Frank B. Hall & Co. v. Payseur, 78 Ill. App. 3d 230 (1979)

Nov. 1, 1979 · Illinois Appellate Court · No. 78-1505
78 Ill. App. 3d 230

FRANK B. HALL & CO., INC., et al., Plaintiffs-Appellees, v. JAMES C. PAYSEUR et al., Defendants-Appellants.

First District (4th Division)

No. 78-1505

Opinion filed November 1, 1979.

Matt P. Cushner and Marilee Roberg, both of Pedersen & Houpt, of Chicago, for appellants.

James L. Perkins and John L. Huff (Winston & Strawn, of counsel), for appellees.

Mr. JUSTICE JOHNSON

delivered the opinion of the court:

Plaintiffs-appellees, Frank B. Hall & Co., Inc. (Hall), a Delaware corporation, and Frank B. Hall & Co. of Illinois, Inc. (Hall of Illinois), an Illinois corporation, a subsidiary of Hall, filed this action in the circuit court of Cook County on June 26, 1978, for declaratory judgment, injunctive relief, and damages arising out of a covenant not to compete signed by plaintiffs’ former officer-employee, James C. Payseur, defendant-appellant. Bayly, Martin & Fay of Illinois, Inc. (Bayly of *231Illinois), an Illinois corporation, owned 50 percent by Payseur and 50 percent by Bayly, Martin & Fay International (Bayly International), was also named as a defendant. In addition to the defendants participating in this appeal, Lorraine Grenvich and Bayly, Martin & Fay, Inc., a Delaware corporation, were named as defendants. Grenvich was later dismissed from the trial court case insofar as it related to the equitable relief sought by plaintiffs. On June 27, 1978, the trial court entered a temporary restraining order, and on August 9, 1978, a preliminary injunction was entered from which this appeal is taken. We affirm.

Supplied records –
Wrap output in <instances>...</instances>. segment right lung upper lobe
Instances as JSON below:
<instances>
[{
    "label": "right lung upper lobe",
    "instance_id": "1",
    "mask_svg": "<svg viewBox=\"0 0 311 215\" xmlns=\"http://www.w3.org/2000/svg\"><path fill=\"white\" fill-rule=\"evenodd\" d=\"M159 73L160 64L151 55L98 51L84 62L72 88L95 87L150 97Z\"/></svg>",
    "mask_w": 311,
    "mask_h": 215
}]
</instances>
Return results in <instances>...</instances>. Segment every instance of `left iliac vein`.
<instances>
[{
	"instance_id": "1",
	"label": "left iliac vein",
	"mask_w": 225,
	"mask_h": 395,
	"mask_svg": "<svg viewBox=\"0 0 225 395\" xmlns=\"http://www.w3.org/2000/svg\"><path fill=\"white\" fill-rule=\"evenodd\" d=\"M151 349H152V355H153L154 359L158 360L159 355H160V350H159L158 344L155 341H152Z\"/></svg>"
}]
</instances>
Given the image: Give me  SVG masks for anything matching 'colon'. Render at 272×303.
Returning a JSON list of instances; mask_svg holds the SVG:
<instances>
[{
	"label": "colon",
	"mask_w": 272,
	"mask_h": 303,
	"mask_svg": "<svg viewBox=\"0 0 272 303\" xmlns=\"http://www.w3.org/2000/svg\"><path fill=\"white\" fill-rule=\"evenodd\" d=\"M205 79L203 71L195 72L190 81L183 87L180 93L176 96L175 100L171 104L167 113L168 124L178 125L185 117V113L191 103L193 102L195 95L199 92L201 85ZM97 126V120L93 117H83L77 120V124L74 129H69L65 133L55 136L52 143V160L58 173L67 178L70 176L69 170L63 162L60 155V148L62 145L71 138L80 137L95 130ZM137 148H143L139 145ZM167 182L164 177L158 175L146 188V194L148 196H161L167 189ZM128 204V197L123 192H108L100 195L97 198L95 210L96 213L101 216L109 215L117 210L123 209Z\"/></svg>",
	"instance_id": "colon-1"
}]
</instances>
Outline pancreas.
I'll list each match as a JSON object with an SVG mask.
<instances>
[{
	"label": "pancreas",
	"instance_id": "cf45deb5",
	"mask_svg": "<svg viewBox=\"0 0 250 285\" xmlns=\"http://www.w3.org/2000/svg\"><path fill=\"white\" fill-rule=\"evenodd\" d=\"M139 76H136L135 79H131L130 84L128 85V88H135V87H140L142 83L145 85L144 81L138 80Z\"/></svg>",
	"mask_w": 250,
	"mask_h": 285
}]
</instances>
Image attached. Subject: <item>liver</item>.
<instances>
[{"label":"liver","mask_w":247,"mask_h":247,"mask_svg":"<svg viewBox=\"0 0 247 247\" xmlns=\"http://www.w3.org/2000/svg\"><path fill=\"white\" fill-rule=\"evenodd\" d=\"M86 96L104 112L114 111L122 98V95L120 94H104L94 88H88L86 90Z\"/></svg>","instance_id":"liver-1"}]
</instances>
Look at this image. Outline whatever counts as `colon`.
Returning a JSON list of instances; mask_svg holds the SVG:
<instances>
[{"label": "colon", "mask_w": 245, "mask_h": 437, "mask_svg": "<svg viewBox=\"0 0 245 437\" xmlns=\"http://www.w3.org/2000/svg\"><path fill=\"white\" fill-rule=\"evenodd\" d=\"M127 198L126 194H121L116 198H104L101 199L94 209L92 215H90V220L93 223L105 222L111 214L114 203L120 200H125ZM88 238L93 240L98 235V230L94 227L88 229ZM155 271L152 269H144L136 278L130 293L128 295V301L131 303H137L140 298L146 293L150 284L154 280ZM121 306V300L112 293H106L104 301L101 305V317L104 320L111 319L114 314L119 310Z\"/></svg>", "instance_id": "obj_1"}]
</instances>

Requirements –
1. According to the court opinion, on what date was the preliminary injunction entered?
2. List every attorney the court opinion names as appearing for either side.
3. Reproduce the court opinion word for word, everything from "Matt P. Cushner" down to "counsel), for appellees.".
The records are separate material from the court opinion.

Solutions to the exercise –
1. August 9, 1978.

2. Matt P. Cushner, Marilee Roberg, James L. Perkins, John L. Huff

3.
Matt P. Cushner and Marilee Roberg, both of Pedersen & Houpt, of Chicago, for appellants.

James L. Perkins and John L. Huff (Winston & Strawn, of counsel), for appellees.